Jika franchisee tetap menggunakan merek atau sistem bisnis franchisor setelah perjanjian berakhir, franchisor berhak menggugat franchisee tersebut berdasarkan Pasal 83 UU Merek. Hal ini disebabkan oleh pelanggaran hak atas merek yang dilakukan oleh franchisee setelah hak mereka untuk menggunakan merek tersebut berakhir. Selain itu, tindakan tersebut juga dapat dikenakan sanksi pidana sesuai dengan ketentuan dalam Pasal 100 Ayat (1) dan (2) UU Merek, yang mengatur bahwa penggunaan merek tanpa hak dapat dikenakan pidana penjara hingga lima tahun dan/atau denda hingga Rp2 miliar.

Kesimpulan

Pengaturan hukum waralaba di Indonesia secara jelas melindungi hak-hak franchisor dan franchisee dalam menjalankan usaha waralaba berdasarkan perjanjian tertulis yang mengikat kedua belah pihak. Perjanjian tersebut, yang wajib memuat ketentuan-ketentuan penting terkait hak, kewajiban, serta kekayaan intelektual, menjadi landasan hukum bagi kelangsungan usaha waralaba. Selain itu, franchisee diwajibkan memiliki Surat Tanda Pendaftaran Waralaba (STPW) untuk memastikan legalitas usaha mereka.
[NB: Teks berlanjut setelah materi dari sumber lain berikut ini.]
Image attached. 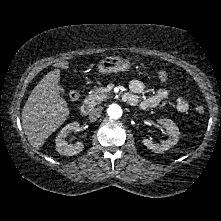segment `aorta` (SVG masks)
Masks as SVG:
<instances>
[{
	"label": "aorta",
	"mask_w": 221,
	"mask_h": 221,
	"mask_svg": "<svg viewBox=\"0 0 221 221\" xmlns=\"http://www.w3.org/2000/svg\"><path fill=\"white\" fill-rule=\"evenodd\" d=\"M107 114L110 118L117 120L122 116L123 110L118 104H111L107 108Z\"/></svg>",
	"instance_id": "obj_1"
}]
</instances>
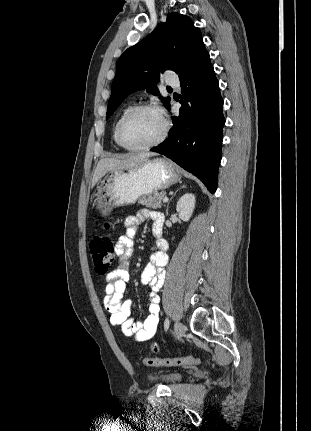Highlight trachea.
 Here are the masks:
<instances>
[{
    "label": "trachea",
    "instance_id": "1",
    "mask_svg": "<svg viewBox=\"0 0 311 431\" xmlns=\"http://www.w3.org/2000/svg\"><path fill=\"white\" fill-rule=\"evenodd\" d=\"M166 88H167V90H172L171 87H166Z\"/></svg>",
    "mask_w": 311,
    "mask_h": 431
}]
</instances>
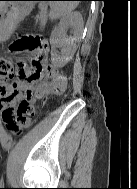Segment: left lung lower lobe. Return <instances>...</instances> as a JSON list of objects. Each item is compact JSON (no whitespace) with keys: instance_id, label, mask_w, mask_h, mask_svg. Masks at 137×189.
I'll return each instance as SVG.
<instances>
[{"instance_id":"obj_1","label":"left lung lower lobe","mask_w":137,"mask_h":189,"mask_svg":"<svg viewBox=\"0 0 137 189\" xmlns=\"http://www.w3.org/2000/svg\"><path fill=\"white\" fill-rule=\"evenodd\" d=\"M78 1H90V0H78Z\"/></svg>"}]
</instances>
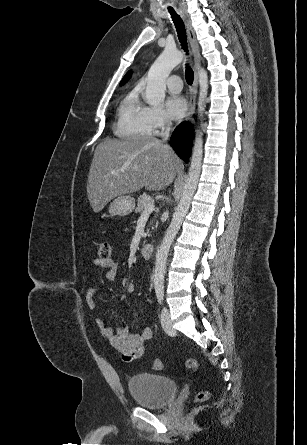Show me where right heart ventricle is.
Instances as JSON below:
<instances>
[{"label":"right heart ventricle","mask_w":307,"mask_h":445,"mask_svg":"<svg viewBox=\"0 0 307 445\" xmlns=\"http://www.w3.org/2000/svg\"><path fill=\"white\" fill-rule=\"evenodd\" d=\"M147 99L139 86H132L127 89L121 100L117 123L114 133L119 137L136 134H146L148 132L144 123V114L147 108ZM140 140H145L140 138Z\"/></svg>","instance_id":"obj_1"}]
</instances>
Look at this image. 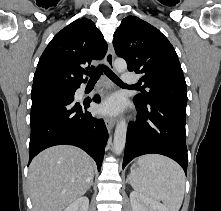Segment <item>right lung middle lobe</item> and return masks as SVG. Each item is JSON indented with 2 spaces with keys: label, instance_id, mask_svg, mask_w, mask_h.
<instances>
[{
  "label": "right lung middle lobe",
  "instance_id": "right-lung-middle-lobe-1",
  "mask_svg": "<svg viewBox=\"0 0 221 211\" xmlns=\"http://www.w3.org/2000/svg\"><path fill=\"white\" fill-rule=\"evenodd\" d=\"M73 93L74 91L71 88H49V89L32 91L31 95L33 102L57 94L72 95Z\"/></svg>",
  "mask_w": 221,
  "mask_h": 211
}]
</instances>
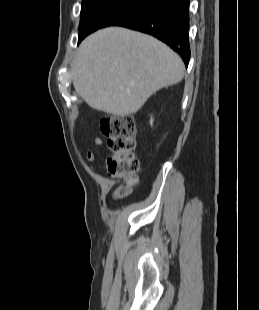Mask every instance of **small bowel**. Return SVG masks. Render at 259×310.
Here are the masks:
<instances>
[{"label":"small bowel","mask_w":259,"mask_h":310,"mask_svg":"<svg viewBox=\"0 0 259 310\" xmlns=\"http://www.w3.org/2000/svg\"><path fill=\"white\" fill-rule=\"evenodd\" d=\"M94 144L96 146H101L103 144V140L100 138V137H96L94 139ZM86 160L90 163V164H93L96 160V152L94 150V148L92 147H89L87 149V152H86Z\"/></svg>","instance_id":"small-bowel-1"}]
</instances>
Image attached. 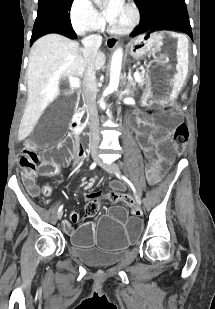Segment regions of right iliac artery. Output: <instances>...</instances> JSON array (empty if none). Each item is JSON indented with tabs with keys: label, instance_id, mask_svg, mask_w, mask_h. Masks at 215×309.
Instances as JSON below:
<instances>
[{
	"label": "right iliac artery",
	"instance_id": "obj_1",
	"mask_svg": "<svg viewBox=\"0 0 215 309\" xmlns=\"http://www.w3.org/2000/svg\"><path fill=\"white\" fill-rule=\"evenodd\" d=\"M95 166H96V163H93V164L90 166V169H94V168H95ZM62 209H63V205H61V206L59 207V209H58V213H59V212H61V211H62Z\"/></svg>",
	"mask_w": 215,
	"mask_h": 309
}]
</instances>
Namun, setelah perjanjian waralaba berakhir, hak franchisee untuk menggunakan merek, logo, dan sistem bisnis franchisor juga berakhir. Jika franchisee tetap menggunakan merek atau sistem bisnis franchisor tanpa izin, mereka dapat dikenakan sanksi hukum, termasuk gugatan atas pelanggaran merek dan pidana sesuai dengan ketentuan dalam Undang-Undang Merek.

Penutup

Dengan demikian, penting bagi franchisee untuk memahami konsekuensi hukum setelah berakhirnya perjanjian waralaba dan memastikan kepatuhan terhadap peraturan yang berlaku. Untuk melindungi hak-hak mereka, franchisor juga perlu memastikan bahwa perjanjian waralaba memuat klausul yang jelas terkait penggunaan merek dan sistem bisnis setelah masa berlaku perjanjian selesai. Hal ini akan mengurangi potensi sengketa dan menjaga kelancaran hubungan bisnis di masa mendatang. Mengingat eratnya hubungan antara Franchise dan Merek Dagang, ada baiknya pihak-pihak baik Franchisee dan Franchisor, mengkonsultasikan rencana usahanya kepada Konsultan HKI Terdaftar atau Registered IP Consultant di Indonesia.